#### To do
Continue the mailing-list reply about the `PowerOfTwo` patch and its `align_down` naming, picking up right after its last sentence.

#### Supplied passage
[PATCH v5 04/23] rust: add new `num` module with `PowerOfTwo` type
John Hubbard
jhubbard at nvidia.com
Thu Jun 12 20:00:12 UTC 2025
On 6/12/25 8:07 AM, Boqun Feng wrote:
> On Thu, Jun 12, 2025 at 11:01:32PM +0900, Alexandre Courbot wrote:
...
>> + #[inline(always)]
>> + pub const fn align_down(self, value: $t) -> $t {
>
> I'm late to party, but could we instead implement:
>
> pub const fn round_down<i32>(value: i32, shift: i32) -> i32 {
> value & !((1 << shift) - 1)
> }
>
> pub const fn round_up<i32>(value: i32, shift: i32) -> i32 {
> let mask = (1 << shift) - 1;
> value.wrapping_add(mask) & !mask
> }
Just a naming concern here.
The function name, and the "shift" argument is extremely odd there.
And that's because it is re-inventing the concept of align_down()

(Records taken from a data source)

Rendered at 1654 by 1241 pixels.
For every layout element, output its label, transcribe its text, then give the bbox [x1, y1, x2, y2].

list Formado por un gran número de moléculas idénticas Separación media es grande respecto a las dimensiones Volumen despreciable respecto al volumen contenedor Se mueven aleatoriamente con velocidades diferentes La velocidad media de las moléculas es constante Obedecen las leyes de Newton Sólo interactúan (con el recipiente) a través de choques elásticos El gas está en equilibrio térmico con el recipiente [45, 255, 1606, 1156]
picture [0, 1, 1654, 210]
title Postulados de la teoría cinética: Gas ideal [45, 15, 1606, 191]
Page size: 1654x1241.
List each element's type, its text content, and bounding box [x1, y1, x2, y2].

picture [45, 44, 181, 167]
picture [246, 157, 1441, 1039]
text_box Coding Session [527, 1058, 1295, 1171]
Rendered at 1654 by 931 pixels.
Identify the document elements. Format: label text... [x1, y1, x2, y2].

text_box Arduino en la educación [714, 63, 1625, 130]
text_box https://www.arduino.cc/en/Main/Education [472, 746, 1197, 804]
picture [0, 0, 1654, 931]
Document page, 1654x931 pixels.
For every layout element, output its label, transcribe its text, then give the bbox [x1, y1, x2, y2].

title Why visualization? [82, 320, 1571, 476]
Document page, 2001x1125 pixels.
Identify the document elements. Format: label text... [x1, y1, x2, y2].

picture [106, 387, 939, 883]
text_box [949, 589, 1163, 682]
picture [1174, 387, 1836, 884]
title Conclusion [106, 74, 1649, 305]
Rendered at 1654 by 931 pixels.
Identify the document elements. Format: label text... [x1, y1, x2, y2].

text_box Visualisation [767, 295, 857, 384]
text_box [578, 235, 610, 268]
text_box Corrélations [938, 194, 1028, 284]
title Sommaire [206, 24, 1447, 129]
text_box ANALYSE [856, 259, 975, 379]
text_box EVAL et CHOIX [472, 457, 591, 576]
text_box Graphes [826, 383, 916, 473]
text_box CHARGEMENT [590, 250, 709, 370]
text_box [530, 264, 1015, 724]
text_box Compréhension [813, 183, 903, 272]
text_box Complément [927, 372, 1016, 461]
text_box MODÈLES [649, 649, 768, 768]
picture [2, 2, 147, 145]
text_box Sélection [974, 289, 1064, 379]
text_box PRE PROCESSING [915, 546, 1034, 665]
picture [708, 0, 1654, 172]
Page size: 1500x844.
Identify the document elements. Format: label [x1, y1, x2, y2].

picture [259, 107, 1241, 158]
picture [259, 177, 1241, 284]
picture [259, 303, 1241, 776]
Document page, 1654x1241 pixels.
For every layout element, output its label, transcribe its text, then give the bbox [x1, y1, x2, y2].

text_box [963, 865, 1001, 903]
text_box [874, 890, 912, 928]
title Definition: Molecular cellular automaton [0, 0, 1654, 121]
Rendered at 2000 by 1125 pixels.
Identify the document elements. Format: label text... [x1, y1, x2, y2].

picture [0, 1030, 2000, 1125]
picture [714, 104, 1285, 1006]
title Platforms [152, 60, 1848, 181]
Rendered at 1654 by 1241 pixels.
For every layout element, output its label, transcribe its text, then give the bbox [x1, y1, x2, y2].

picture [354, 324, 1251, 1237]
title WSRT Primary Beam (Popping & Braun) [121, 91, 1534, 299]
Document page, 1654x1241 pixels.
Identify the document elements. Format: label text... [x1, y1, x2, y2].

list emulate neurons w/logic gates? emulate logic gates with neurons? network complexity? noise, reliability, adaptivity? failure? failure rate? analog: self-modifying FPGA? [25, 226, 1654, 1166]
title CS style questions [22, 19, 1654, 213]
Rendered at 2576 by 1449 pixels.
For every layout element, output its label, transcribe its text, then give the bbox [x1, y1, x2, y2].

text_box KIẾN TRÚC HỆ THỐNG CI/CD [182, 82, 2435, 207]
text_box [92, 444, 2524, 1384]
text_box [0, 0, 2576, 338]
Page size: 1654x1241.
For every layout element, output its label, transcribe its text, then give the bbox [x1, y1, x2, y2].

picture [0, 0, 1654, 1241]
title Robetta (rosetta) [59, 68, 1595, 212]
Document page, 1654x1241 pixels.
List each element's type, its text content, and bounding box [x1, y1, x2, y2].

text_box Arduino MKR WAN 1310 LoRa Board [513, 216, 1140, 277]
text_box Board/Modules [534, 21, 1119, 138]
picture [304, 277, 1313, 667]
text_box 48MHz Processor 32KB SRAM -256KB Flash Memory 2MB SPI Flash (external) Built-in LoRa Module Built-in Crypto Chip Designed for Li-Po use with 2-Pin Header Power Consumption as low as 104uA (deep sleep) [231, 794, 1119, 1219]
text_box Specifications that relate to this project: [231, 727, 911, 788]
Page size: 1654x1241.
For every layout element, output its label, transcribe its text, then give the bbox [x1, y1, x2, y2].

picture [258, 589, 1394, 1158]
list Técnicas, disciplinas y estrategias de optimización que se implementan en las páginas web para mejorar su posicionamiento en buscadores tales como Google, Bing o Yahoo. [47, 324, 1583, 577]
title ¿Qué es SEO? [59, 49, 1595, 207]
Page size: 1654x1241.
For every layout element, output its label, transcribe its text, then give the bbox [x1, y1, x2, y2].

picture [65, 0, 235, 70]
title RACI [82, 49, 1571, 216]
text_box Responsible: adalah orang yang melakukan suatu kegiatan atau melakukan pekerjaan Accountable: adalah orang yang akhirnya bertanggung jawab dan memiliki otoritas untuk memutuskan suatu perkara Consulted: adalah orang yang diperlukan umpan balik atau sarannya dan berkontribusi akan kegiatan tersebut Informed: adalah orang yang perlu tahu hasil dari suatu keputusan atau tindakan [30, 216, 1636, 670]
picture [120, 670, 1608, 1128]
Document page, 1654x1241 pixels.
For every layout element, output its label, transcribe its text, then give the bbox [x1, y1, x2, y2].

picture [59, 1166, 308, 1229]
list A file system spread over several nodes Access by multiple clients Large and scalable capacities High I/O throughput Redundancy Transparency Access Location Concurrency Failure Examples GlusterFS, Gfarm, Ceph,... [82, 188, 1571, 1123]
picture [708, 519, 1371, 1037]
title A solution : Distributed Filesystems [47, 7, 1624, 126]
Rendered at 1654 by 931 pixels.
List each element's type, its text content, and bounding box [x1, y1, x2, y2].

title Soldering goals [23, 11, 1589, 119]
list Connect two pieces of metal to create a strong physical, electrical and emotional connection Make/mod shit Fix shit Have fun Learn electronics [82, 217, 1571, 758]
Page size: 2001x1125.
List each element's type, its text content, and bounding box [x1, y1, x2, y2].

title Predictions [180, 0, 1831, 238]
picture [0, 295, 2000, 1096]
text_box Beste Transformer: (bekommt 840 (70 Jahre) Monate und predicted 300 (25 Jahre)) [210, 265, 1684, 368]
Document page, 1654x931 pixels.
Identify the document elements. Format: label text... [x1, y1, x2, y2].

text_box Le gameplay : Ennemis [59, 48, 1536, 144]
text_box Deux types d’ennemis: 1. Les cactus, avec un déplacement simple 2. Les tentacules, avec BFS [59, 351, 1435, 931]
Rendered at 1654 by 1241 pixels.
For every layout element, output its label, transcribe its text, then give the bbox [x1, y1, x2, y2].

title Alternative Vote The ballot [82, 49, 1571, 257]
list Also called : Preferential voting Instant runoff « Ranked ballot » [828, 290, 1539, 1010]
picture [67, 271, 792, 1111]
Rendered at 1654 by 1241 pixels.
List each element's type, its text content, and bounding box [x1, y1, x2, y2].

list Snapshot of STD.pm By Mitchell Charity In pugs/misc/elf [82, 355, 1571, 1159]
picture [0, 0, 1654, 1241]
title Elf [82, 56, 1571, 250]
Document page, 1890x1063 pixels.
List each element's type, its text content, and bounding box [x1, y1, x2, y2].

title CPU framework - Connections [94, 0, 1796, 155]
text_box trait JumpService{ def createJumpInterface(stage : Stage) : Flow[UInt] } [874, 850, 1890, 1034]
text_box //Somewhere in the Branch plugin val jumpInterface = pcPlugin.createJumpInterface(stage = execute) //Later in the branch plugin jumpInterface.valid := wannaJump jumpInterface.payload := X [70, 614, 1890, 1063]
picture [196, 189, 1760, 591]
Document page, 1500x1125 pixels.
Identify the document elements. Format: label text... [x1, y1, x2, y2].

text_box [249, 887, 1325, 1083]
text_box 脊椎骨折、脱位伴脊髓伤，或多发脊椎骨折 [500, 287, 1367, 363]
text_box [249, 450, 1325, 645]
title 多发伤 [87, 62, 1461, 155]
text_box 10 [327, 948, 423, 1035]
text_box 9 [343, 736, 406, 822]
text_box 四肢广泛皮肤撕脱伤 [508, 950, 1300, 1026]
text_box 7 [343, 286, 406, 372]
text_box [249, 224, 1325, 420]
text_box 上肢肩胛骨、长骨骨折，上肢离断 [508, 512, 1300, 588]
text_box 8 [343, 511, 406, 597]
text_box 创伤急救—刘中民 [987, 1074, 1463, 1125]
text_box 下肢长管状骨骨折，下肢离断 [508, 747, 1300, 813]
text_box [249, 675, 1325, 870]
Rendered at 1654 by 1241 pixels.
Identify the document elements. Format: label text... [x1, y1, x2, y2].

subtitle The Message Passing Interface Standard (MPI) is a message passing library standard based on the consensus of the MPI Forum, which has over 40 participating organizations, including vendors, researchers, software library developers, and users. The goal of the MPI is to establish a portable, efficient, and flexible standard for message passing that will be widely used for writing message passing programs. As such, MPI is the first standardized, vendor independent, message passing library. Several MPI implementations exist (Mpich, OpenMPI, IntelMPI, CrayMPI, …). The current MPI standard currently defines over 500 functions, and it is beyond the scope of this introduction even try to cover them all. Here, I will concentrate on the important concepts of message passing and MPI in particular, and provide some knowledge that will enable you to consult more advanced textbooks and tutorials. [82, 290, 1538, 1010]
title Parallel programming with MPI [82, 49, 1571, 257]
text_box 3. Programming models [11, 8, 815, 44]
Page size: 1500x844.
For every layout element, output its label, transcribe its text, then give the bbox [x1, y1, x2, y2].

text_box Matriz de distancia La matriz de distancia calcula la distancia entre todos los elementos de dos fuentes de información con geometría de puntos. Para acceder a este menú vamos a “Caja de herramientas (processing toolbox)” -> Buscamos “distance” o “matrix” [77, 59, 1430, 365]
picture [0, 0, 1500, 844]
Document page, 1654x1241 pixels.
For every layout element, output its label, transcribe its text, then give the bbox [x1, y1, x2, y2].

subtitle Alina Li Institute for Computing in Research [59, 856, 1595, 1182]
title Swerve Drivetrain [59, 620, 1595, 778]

#### Exercise result
and align_up(), but with a misleading name and a hard to understand
"shift" argument.
If you are "rounding" to a power of two, that's normally called
alignment, at least in kernel code. And if you are rounding to the
nearest...integer, for example, that's rounding.
But "rounding" with a "shift" argument? That's a little too
creative! :)
>
> ? It's much harder to pass an invalid alignment with this.
Hopefully we can address argument validation without blowing up
the usual naming conventions.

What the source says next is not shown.